Problem: if $X$ is an infinite measure subset of $\mathbb R$ and $f:\mathbb R\to\mathbb R$ is a continuous function integrable over $X$ and all its translations and rotations, is $f$ integrable over $\mathbb R$?
Trying to find a counterexample, I came up with this:
Does $\int_Xe^xdx$ converges? ---edit: no it doesn't
Is there any easy counterexample?
As said before, it does not converge since $a_n ≥ 0$ for all $n ∈ ℕ$ and so $\exp|_X ≥ 1$. Therefore $∫_X \mathrm{e}^x dx ≥ ∫_X dx = ∞$.

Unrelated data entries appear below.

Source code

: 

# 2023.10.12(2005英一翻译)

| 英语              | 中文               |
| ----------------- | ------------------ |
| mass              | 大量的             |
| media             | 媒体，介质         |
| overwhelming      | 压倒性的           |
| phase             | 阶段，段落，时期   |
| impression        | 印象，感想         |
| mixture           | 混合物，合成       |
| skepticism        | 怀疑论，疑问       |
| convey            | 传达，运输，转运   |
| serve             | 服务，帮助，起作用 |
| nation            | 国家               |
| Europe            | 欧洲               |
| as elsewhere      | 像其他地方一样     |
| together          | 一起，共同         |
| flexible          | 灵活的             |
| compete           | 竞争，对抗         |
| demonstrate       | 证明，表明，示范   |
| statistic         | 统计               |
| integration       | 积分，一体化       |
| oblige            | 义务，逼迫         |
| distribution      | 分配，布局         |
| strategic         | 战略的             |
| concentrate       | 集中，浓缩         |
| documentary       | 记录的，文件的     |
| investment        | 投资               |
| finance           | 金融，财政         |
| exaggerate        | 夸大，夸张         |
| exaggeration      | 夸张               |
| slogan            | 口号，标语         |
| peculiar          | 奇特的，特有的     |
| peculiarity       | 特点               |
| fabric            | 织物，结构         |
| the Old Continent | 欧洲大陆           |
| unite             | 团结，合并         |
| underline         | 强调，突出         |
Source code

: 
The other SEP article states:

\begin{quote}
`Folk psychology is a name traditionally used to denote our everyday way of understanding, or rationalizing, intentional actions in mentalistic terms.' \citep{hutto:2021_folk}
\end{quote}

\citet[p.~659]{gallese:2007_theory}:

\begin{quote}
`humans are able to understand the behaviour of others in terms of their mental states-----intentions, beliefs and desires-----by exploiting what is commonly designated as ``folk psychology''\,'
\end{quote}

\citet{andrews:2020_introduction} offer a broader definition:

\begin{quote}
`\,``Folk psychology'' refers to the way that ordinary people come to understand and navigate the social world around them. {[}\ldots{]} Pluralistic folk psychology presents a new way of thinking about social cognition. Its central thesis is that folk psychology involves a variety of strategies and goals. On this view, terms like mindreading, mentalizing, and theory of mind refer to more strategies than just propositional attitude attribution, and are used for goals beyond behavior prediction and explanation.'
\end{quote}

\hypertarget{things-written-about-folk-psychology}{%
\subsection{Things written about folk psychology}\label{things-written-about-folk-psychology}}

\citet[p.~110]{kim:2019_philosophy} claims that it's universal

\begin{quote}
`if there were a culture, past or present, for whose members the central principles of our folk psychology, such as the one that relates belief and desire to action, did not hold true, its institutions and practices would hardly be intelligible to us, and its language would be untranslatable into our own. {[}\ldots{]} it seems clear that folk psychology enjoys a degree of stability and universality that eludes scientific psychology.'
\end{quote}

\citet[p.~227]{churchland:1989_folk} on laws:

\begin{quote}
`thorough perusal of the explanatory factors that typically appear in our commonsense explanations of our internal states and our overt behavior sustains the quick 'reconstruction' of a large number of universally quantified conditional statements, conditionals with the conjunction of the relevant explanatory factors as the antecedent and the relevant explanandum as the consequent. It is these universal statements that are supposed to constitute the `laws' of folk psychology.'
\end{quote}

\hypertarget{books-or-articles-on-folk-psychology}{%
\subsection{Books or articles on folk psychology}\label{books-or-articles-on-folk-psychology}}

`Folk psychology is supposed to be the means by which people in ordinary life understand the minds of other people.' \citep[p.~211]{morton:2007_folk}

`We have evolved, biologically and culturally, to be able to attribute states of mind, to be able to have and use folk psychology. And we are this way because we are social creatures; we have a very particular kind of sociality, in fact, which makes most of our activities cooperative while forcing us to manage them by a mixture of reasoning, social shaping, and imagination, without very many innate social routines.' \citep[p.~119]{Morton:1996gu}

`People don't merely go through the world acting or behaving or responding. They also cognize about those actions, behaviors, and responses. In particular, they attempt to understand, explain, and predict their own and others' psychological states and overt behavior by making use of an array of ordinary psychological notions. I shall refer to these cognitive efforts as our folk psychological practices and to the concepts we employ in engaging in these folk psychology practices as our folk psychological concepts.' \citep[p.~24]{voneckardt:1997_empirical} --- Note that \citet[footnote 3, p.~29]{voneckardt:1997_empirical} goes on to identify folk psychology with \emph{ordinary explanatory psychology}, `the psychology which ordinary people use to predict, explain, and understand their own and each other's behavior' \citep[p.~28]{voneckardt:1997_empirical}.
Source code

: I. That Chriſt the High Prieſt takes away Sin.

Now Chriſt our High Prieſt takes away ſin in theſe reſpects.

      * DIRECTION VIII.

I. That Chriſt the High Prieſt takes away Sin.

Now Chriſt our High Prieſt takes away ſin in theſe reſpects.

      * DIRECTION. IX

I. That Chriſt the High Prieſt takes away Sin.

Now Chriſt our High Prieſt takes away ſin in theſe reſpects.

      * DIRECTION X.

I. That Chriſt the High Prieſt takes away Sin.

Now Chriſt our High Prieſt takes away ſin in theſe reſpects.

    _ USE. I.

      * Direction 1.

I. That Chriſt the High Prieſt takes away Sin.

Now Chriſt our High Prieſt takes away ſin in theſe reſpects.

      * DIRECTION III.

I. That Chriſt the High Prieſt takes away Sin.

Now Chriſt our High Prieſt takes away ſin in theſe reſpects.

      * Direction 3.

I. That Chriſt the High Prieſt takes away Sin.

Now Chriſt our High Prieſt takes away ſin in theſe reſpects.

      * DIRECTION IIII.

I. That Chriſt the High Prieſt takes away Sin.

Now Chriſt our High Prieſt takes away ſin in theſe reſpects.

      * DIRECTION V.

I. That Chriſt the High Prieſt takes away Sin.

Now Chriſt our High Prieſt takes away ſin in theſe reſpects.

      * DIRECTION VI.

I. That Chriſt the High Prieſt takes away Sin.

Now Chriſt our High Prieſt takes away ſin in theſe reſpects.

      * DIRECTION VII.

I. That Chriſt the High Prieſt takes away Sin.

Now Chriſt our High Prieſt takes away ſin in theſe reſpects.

Okay, so the idea is to use the divergence of $Σ_n \frac 1 n$ vs. the convergence of $Σ_n \frac 1 {n^2}$.
Let $f \colon ℝ → [0..1],\, x ↦ \min\{1,\frac 1 {|x|}\}$ and $X = \bigcup_{k ∈ ℤ} I_k$, where $I_k$ is the interval of reals bewteen $k$ and $k+\tfrac{1}{k}$. Then $∫_ℝ f(x)dx = ∞$ and $∫_X f(x)dx \approx \sum_n \frac{1}{n^2} < ∞$, and this probably won’t change with translations or reflections. Now, I cannot give you a proof of this without investing too much time because I am not good at analysis, but I’m very certain that this works out. I hope that helps.
(If you can work this out, I would like to see the full argument.)